Book of the Month: Truth & Transformation
Yesterday I posted on the economic effects of sin, and I cited a couple of examples from Vishal Mangalwadi’s book Truth & Transformation. Today I’m going to take the extra step and formally recommend the book.
Mangalwadi has been referred to as “the Francis Schaeffer of India,” partially because he studied under Schaeffer, partially because he follows Schaeffer’s method of applying biblical truth to the pressing issues of the day. Mangalwadi is particularly interesting because he is a non-Western scholar who is well acquainted with Western thought and development. He provides a much needed perspective on our approach to life that is at once intelligent and unbiased.
In Truth & Transformation, Mangalwadi explores the impact that worldview has on our societies. You might be tempted to think that a worldview is a personal matter that doesn’t have much bearing on practical matters that affect whole societies. But Mangalwadi argues otherwise.
For example, Mangalwadi asks why there are still women in India transporting water on their heads, when the Western world has found ample means for piping water and harnessing its power.

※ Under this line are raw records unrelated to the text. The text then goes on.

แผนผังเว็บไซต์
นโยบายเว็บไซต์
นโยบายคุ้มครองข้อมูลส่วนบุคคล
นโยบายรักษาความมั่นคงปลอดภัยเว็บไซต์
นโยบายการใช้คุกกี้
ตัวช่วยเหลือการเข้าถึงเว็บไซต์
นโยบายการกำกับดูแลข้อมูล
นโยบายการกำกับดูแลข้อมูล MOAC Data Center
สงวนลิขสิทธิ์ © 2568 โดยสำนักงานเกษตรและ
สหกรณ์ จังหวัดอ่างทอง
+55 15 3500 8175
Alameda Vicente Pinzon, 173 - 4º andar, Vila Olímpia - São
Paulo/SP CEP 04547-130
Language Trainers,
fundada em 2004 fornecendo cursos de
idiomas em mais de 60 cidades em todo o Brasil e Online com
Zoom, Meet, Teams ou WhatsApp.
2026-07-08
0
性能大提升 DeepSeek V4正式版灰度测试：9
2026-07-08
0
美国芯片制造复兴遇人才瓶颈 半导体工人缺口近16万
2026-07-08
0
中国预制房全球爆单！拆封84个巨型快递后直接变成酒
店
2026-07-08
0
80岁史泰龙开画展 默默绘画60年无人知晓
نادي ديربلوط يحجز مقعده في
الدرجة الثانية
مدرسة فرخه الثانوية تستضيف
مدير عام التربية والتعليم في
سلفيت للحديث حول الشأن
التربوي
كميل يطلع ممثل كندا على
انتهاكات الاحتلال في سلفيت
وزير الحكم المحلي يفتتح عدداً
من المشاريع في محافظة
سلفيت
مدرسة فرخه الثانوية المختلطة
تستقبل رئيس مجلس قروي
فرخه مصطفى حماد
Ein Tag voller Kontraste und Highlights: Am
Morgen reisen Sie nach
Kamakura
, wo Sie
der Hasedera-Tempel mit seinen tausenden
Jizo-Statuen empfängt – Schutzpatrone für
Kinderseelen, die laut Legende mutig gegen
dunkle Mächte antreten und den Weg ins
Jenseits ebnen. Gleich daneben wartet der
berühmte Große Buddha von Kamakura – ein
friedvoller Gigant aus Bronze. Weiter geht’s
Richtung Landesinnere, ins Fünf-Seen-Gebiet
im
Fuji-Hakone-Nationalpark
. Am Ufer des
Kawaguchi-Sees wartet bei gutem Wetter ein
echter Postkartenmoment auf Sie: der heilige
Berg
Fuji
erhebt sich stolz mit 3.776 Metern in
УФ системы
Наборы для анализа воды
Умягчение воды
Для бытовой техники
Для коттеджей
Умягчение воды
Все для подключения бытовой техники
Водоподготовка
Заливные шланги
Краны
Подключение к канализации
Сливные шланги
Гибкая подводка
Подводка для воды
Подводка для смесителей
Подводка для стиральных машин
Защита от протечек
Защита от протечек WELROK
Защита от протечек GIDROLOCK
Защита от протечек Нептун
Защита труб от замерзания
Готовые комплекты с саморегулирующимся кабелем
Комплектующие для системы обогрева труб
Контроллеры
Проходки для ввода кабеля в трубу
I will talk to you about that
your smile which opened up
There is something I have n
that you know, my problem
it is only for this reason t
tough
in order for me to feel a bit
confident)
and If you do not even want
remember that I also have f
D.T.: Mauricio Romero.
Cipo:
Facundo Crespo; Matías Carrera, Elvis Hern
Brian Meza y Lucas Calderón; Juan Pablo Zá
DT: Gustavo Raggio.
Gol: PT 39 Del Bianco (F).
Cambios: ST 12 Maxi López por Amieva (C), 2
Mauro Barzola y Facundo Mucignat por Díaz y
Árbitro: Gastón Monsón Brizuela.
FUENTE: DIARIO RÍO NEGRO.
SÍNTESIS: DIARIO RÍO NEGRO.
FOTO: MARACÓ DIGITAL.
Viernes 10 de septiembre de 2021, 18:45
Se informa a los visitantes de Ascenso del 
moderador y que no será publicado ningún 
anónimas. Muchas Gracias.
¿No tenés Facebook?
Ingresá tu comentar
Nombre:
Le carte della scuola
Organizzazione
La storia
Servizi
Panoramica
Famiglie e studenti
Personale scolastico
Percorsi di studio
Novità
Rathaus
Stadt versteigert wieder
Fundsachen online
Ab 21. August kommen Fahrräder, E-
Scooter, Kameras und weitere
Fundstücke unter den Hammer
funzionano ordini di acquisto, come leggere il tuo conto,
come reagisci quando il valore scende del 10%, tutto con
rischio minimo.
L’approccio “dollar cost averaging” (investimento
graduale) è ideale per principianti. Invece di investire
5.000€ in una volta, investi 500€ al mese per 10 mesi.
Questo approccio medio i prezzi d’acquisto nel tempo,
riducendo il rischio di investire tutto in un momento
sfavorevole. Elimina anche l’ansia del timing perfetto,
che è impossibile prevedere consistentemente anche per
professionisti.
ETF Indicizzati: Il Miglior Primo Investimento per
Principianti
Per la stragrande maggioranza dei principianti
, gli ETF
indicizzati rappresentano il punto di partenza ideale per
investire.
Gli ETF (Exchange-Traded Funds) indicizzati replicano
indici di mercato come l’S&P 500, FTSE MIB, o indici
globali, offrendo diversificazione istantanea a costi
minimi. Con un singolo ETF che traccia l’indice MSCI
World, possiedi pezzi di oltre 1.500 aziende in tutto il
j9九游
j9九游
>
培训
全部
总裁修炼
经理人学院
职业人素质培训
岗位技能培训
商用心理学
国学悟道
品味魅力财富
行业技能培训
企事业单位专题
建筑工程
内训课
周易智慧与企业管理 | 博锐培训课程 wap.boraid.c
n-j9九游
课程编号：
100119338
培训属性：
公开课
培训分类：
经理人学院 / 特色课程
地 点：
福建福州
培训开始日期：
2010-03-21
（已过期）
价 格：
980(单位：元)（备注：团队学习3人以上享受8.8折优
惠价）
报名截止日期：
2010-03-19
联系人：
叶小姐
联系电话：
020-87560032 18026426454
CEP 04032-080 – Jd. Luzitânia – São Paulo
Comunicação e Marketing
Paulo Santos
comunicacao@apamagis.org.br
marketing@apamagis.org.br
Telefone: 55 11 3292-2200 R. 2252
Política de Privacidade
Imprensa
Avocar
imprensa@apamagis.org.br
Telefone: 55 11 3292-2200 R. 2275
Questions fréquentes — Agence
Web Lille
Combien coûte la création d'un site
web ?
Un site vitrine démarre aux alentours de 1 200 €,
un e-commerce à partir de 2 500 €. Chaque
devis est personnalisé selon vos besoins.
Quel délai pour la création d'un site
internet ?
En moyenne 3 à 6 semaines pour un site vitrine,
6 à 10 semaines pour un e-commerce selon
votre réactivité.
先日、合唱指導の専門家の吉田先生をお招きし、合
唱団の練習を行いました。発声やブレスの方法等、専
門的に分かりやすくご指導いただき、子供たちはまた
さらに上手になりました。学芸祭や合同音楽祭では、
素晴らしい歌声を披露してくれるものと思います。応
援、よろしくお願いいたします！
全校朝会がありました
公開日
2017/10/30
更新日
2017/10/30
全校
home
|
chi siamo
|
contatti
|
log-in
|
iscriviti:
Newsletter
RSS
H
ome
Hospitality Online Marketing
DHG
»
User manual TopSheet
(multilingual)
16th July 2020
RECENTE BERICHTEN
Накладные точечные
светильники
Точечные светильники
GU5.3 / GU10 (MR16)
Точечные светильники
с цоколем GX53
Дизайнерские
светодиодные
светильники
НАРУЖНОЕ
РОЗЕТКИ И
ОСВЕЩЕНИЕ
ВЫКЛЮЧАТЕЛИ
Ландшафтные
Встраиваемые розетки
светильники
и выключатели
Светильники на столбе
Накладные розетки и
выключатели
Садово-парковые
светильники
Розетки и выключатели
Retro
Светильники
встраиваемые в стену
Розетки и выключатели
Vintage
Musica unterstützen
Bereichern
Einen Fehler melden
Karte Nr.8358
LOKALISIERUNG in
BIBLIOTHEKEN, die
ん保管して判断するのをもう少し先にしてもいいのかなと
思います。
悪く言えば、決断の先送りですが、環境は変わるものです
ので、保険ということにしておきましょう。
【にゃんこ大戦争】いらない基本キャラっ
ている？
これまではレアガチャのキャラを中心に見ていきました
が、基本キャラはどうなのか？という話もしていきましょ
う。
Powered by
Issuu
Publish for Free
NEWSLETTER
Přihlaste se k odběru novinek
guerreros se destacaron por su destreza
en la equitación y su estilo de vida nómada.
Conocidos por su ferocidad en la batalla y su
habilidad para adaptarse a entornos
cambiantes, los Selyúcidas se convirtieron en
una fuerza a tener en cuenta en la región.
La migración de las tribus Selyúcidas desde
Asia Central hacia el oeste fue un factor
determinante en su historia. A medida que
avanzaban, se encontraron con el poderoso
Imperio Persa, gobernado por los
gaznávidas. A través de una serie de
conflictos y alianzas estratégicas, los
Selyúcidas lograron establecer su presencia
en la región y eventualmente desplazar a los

It has nothing to do with intelligence, ingenuity, or motivation. It has everything to do with worldview.
One important contribution of Christianity to the Western worldview has been in the development of science. Christians see the world as God’s creation, and humanity as God’s caretakers. Because God is an orderly and rational Creator, the creation is worth exploring and mankind is capable of learning how the creation functions and shaping it in ways that benefit our societies. In this way, the Christian worldview has led the Western world into some major technological developments.
In parts of India, by contrast, the animistic worldview leads people to see the world not as something that can be explored and shaped, but rather as something controlled by unpredictable spirits that must be appeased. The local river is not something that can be harnessed for power and the water passing downstream is not something that can be piped into villages and homes. Rather, the spiritual forces within the river must be respected and appeased, and therefore water must be manually transported.
Mangalwadi’s simple argument is that truth transforms. What we believe affects the way we live, both as individuals and as societies. And what God reveals to us holds true in the real world. So when we appropriate truth, it transforms our lives. And when we labor to see that truth take root in our larger societies, then widespread transformation can result.
This doesn’t mean that we can force God’s truth onto our culture or that transformation will be quick and easy. Mangalwadi carefully avoids two extremes here. He insists that this world and our societies are worth fighting for. Real healing and transformation is possible on this earth. But he equally insists that the world will not suddenly become a perfect place through our efforts.
Mangalwadi explains that God calls us to be witnesses, not revolutionaries. Our role is to faithfully represent God’s truth in every area of life. The transformation is in God’s hands. Truth & Transformation will help you think through the impact of truth and our calling to actively bring that truth to bear outside of the walls of our churches.